Sumber: http://instagram.com/tsamaradki |
“Soekarno memberi perumpamaan bahwa laki-laki dan perempuan seperti dua sayapnya seekor burung, Nit, saling melengkapi untuk bisa terbang tinggi.” ujar Tsamara ketika kami membicarakan Sarinah, salah satu kumpulan tulisan Soekarno.
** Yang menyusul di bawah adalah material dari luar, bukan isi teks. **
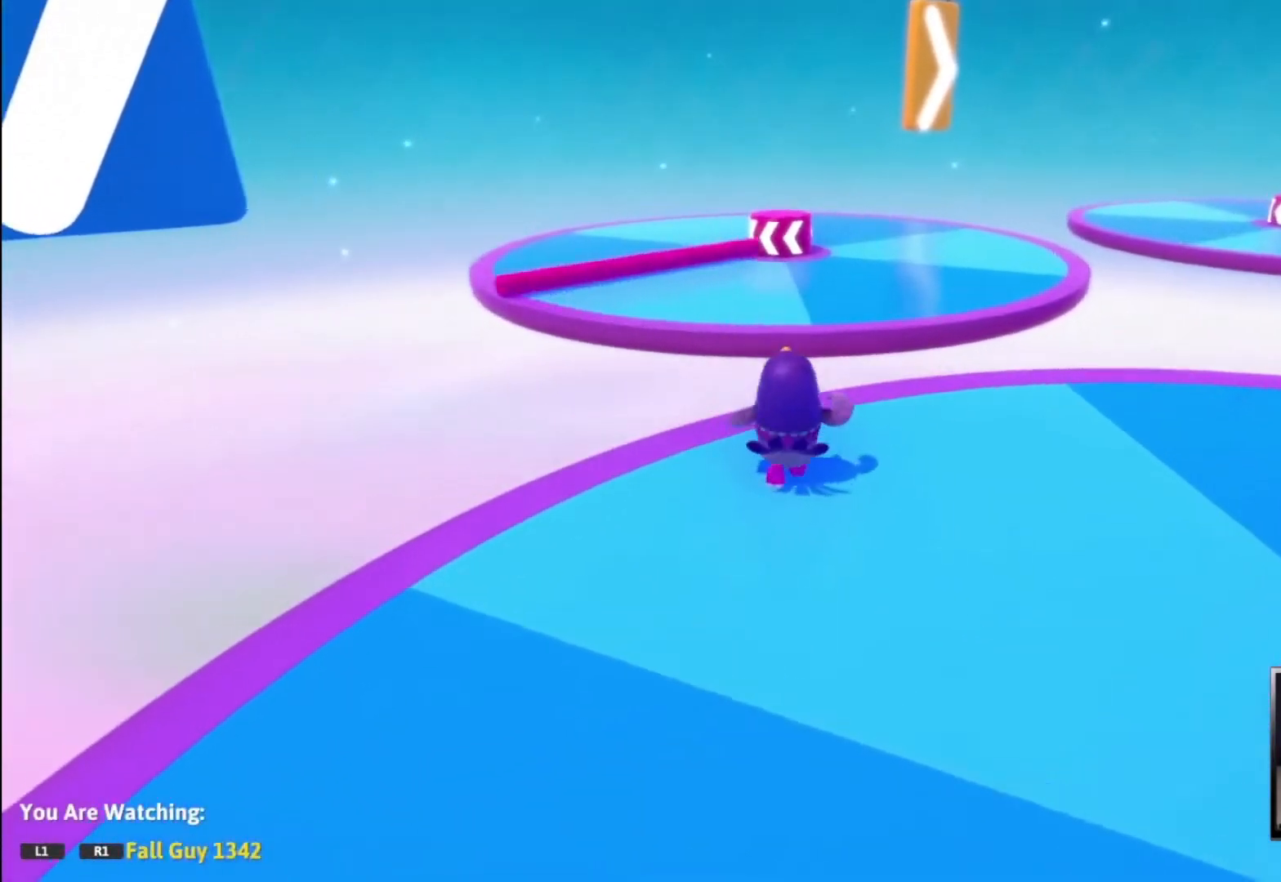
{"buttons": [], "left_stick": "center", "right_stick": "center", "events": []}
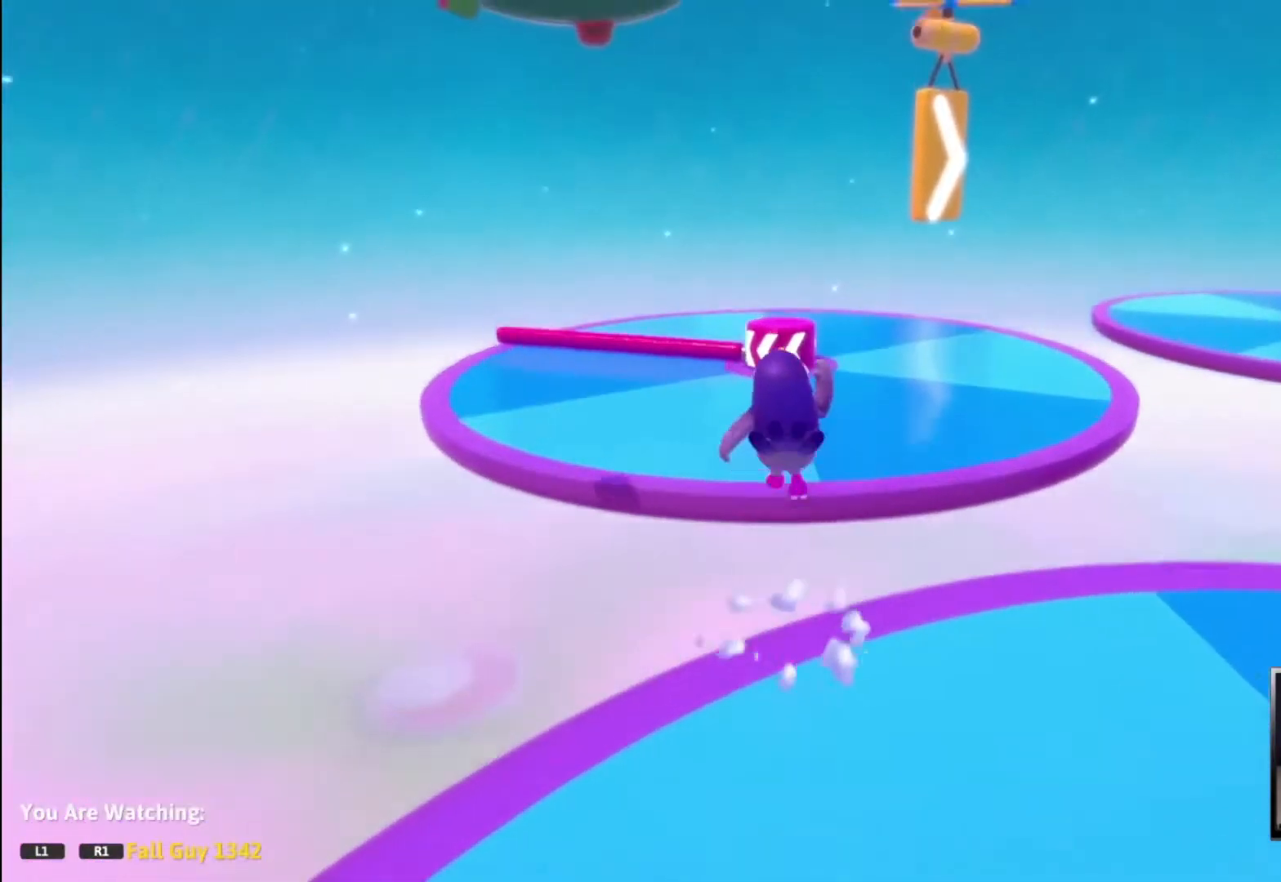
{"buttons": [], "left_stick": "center", "right_stick": "center", "events": []}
Sammy, begitu panggilan akrab kami untuknya. Banyak dalam
kesehariannya Sammy mengutip perkataan Soekarno, salah satu tokoh nasionalis yang ia kagumi lekat-lekat. Di Bawah Bendera Rakyat bak sebuah
kitab suci
yang sudah habis ia lahap.
Suatu kali Sammy pernah bertanya, “Siapa tokoh nasional yang lo suka, Nit?”
“Buya Hamka.” jawab
saya.
Lalu obrolan kami berlanjut sampai pada bagaimana Soekarno
dan Hamka memiliki banyak perbedaan pendapat, begitu lantangnya Hamka melawan
pemerintahan saat itu hingga Soekarno mengirim Hamka ke penjara selama 2 tahun
4 bulan. Akan tetapi di akhir hayatnya, Soekarno meminta Hamka menjadi imam
shalat jenazahnya.
“Bila aku mati
kelak, aku minta kesediaan Hamka untuk menjadi imam shalat jenazahku.”
pinta Soekarno.
Kita belajar dari bapak-bapak bangsa, bahwa perbedaan
ideologi politik tidak menjadikan kita hilang rasa untuk memanusiakan manusia
lain, masih ada ruang diantara mereka
untuk bisa
saling memahami dan memaafkan, hingga kita rupanya perlu banyak belajar soal kebesaran hati dari mereka.